Set the listing down exactly; no pictures.

### Dataset section
--------------------------------
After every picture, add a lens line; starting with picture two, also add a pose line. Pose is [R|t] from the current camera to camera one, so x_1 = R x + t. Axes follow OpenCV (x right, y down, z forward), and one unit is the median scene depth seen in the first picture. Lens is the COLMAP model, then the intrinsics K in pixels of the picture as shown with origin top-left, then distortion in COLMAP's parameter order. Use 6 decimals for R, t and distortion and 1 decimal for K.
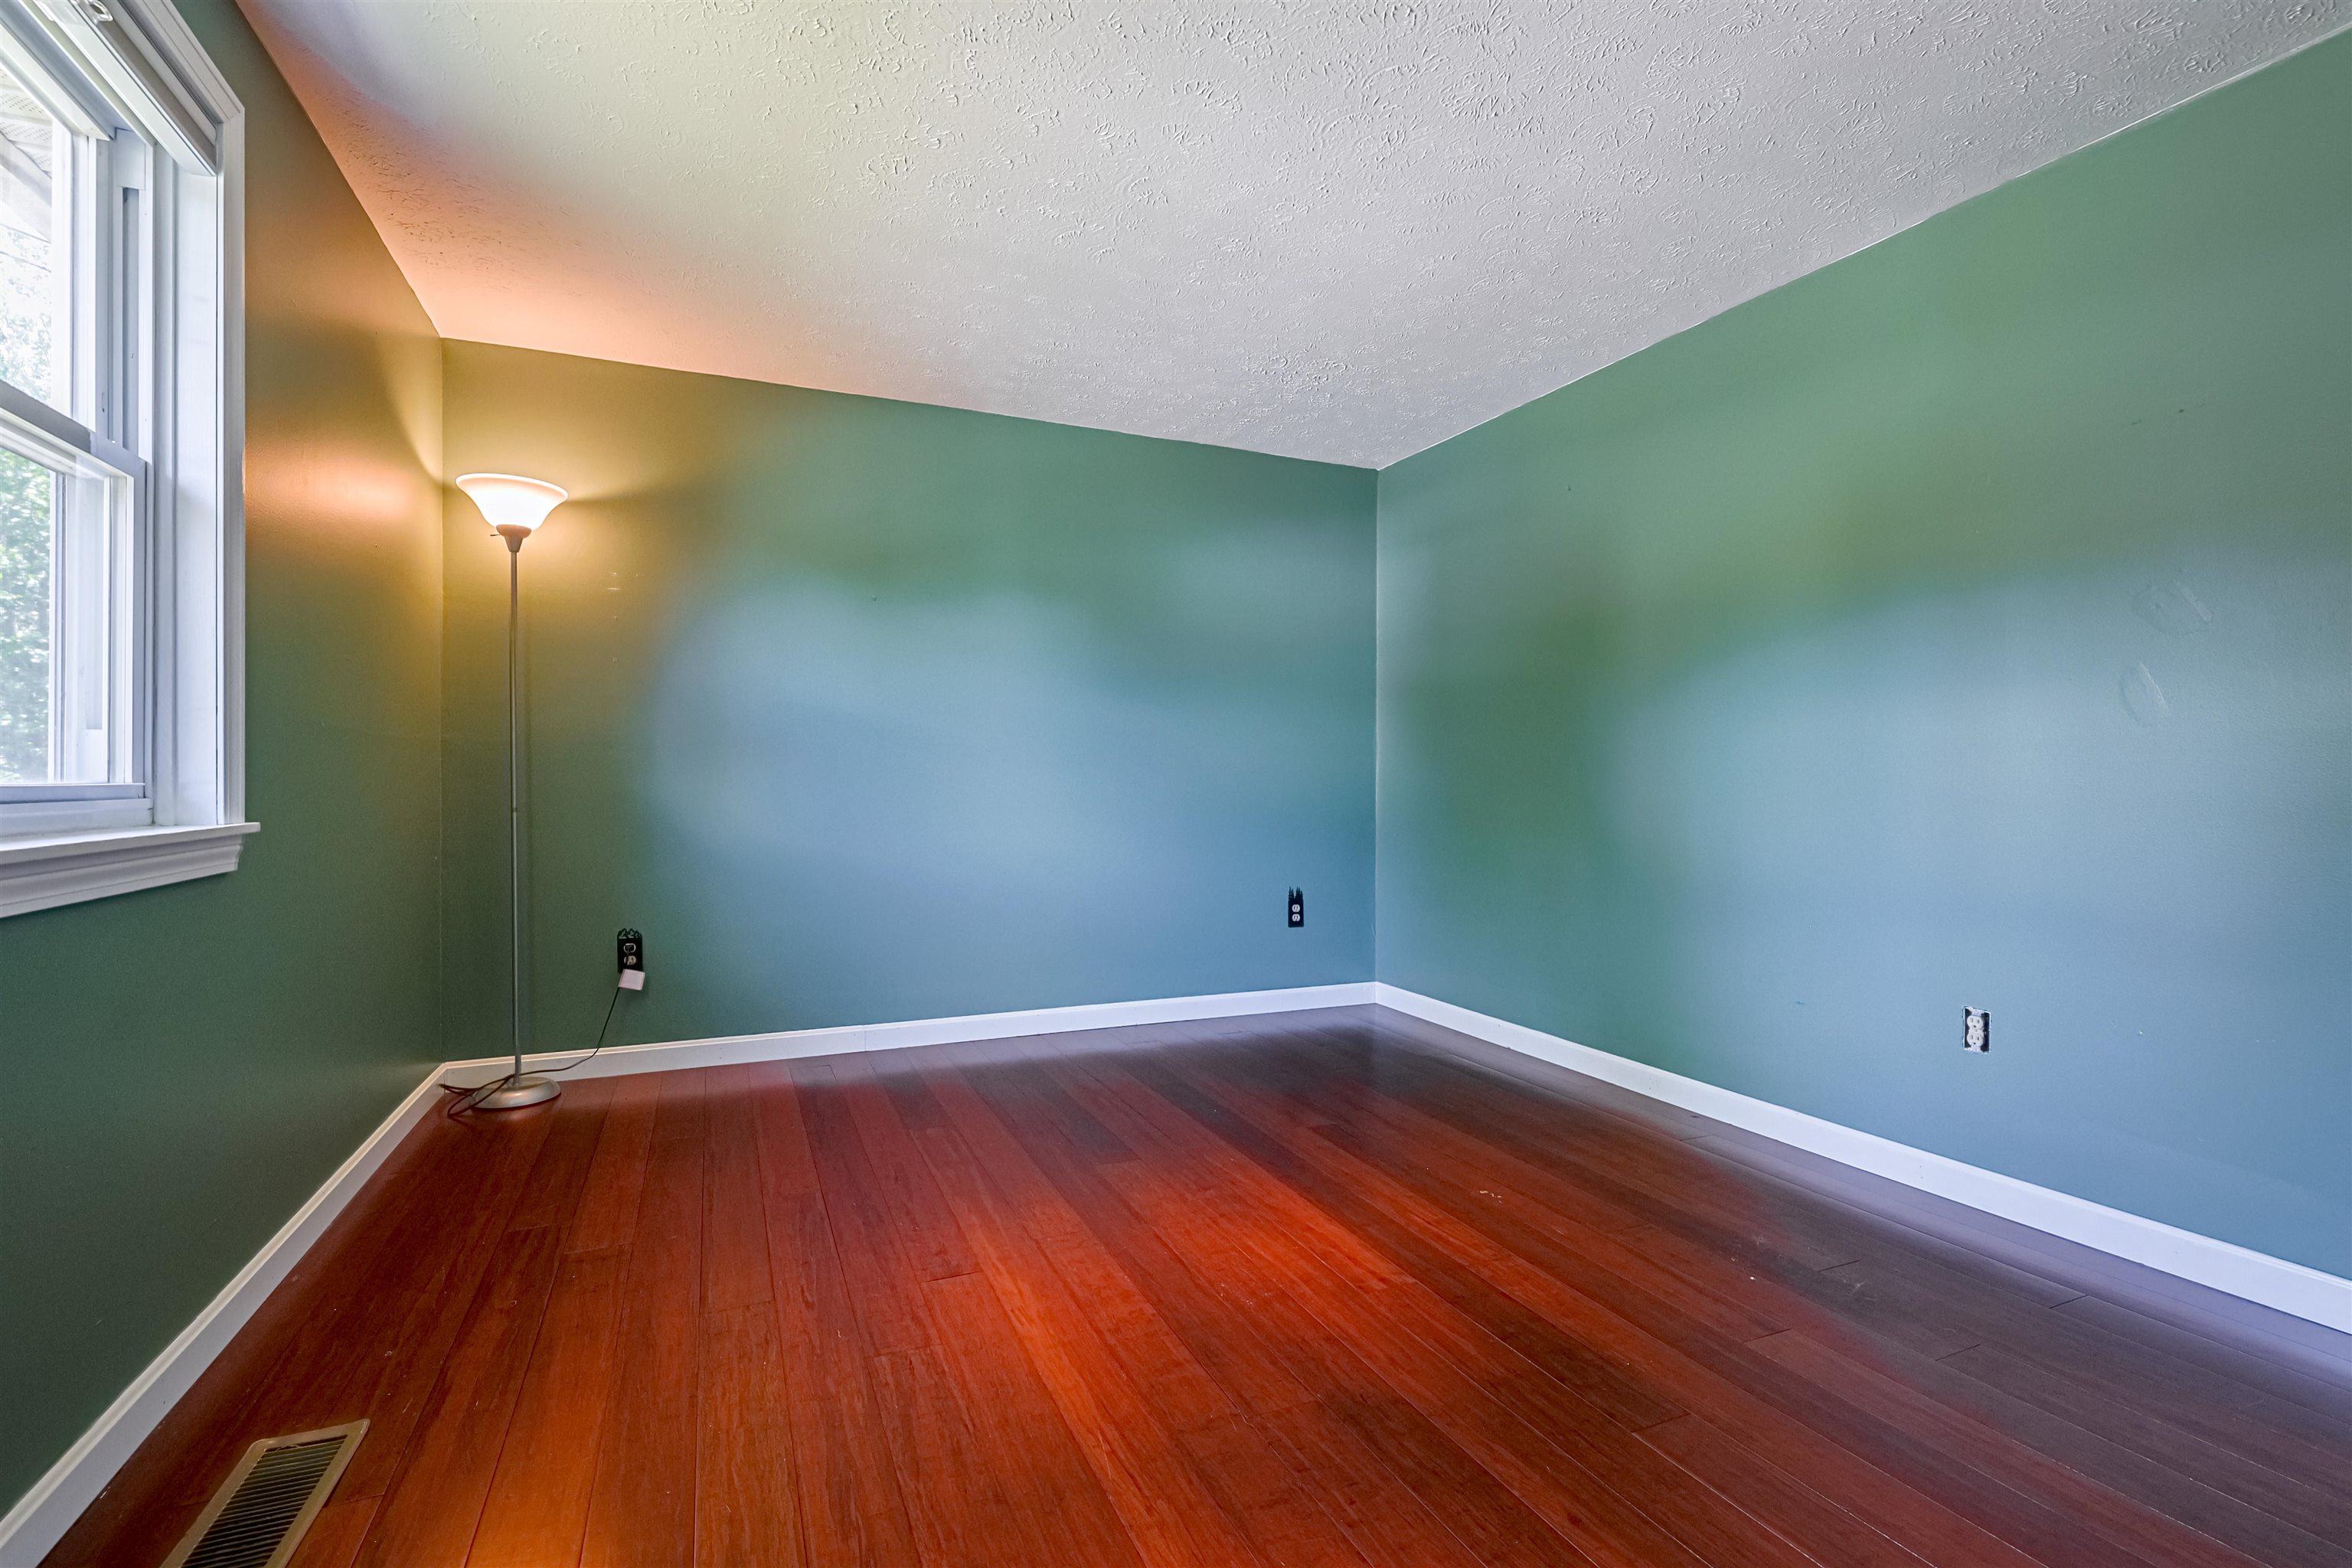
lens RADIAL K [[1053.4, 0, 1183.3], [0, 1053.4, 783.1], [0, 0, 1]] dist [0.000014, -0.000322]
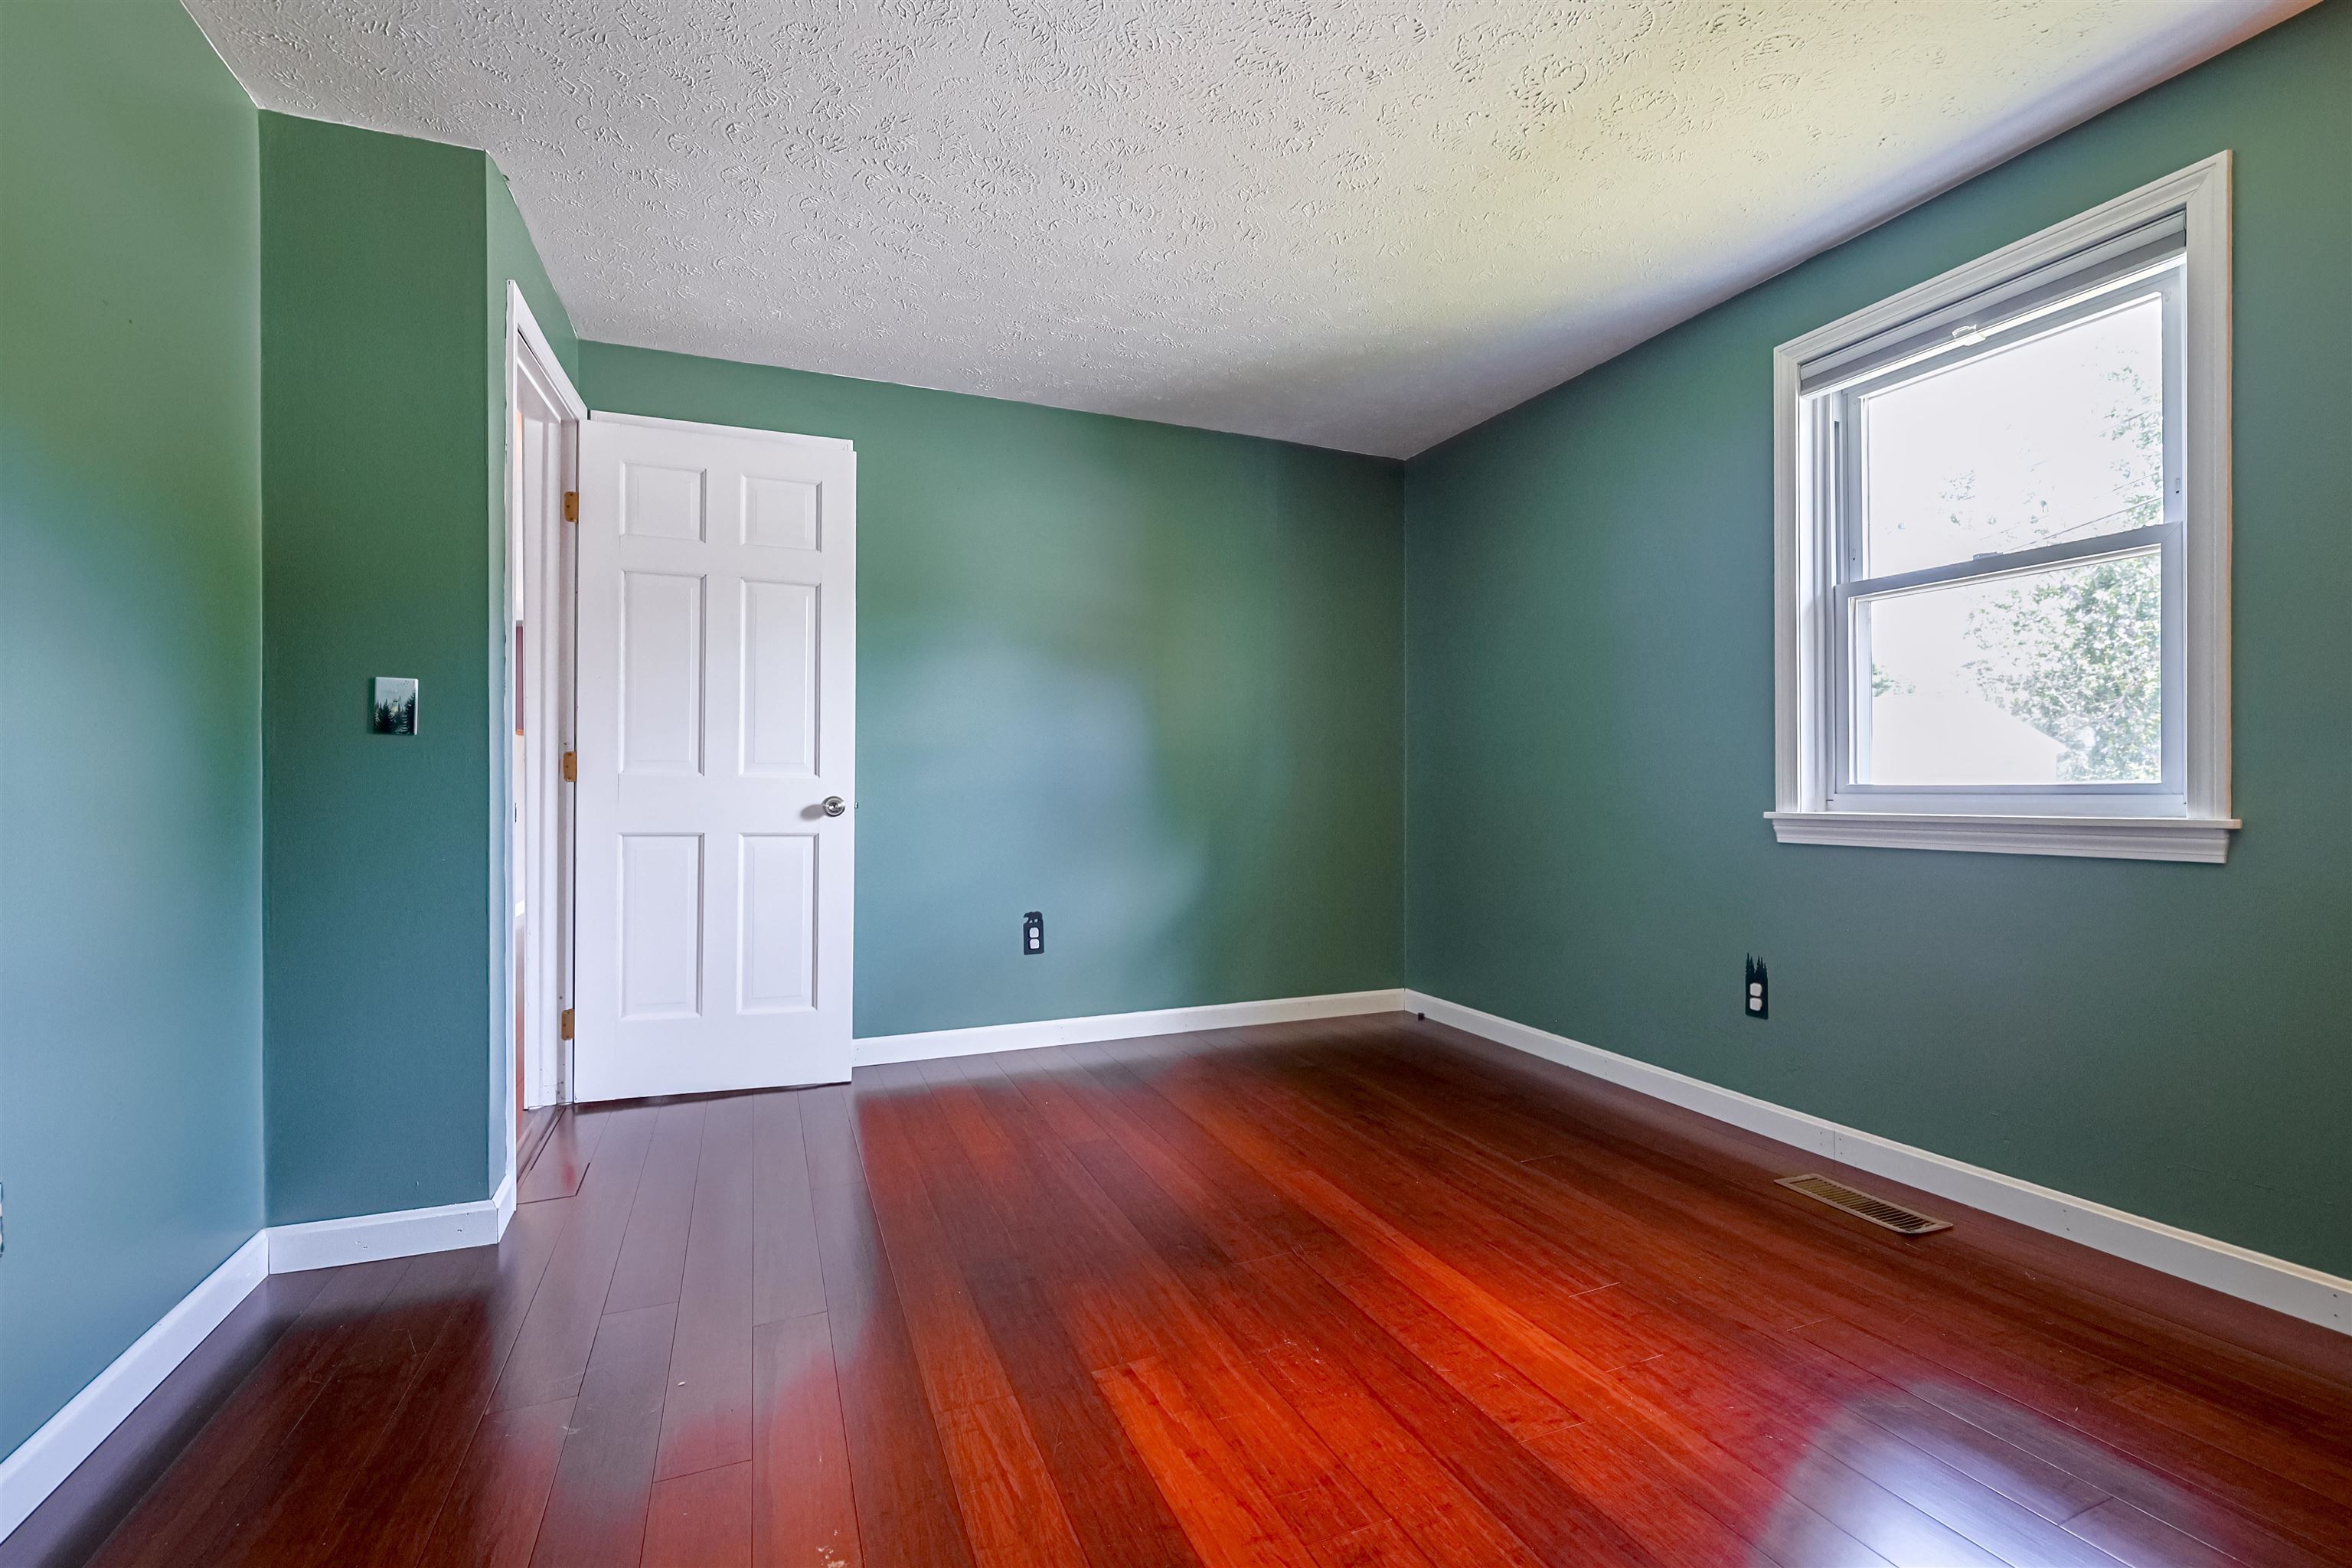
lens RADIAL K [[1053.4, 0, 1183.3], [0, 1053.4, 783.1], [0, 0, 1]] dist [0.000014, -0.000322]
pose [[-0.998550, 0.007444, 0.053321, 0.107530], [0.007186, 0.999962, -0.005023, -0.001305], [-0.053356, -0.004633, -0.998565, 2.051459]]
--------------------------------
### Result of the exercise
After every picture, add a lens line; starting with picture two, also add a pose line. Pose is [R|t] from the current camera to camera one, so x_1 = R x + t. Axes follow OpenCV (x right, y down, z forward), and one unit is the median scene depth seen in the first picture. Lens is the COLMAP model, then the intrinsics K in pixels of the picture as shown with origin top-left, then distortion in COLMAP's parameter order. Use 6 decimals for R, t and distortion and 1 decimal for K.
lens RADIAL K [[1053.4, 0, 1183.3], [0, 1053.4, 783.1], [0, 0, 1]] dist [0.000014, -0.000322]
lens RADIAL K [[1053.4, 0, 1183.3], [0, 1053.4, 783.1], [0, 0, 1]] dist [0.000014, -0.000322]
pose [[-0.998550, 0.007444, 0.053321, 0.107530], [0.007186, 0.999962, -0.005023, -0.001305], [-0.053356, -0.004633, -0.998565, 2.051459]]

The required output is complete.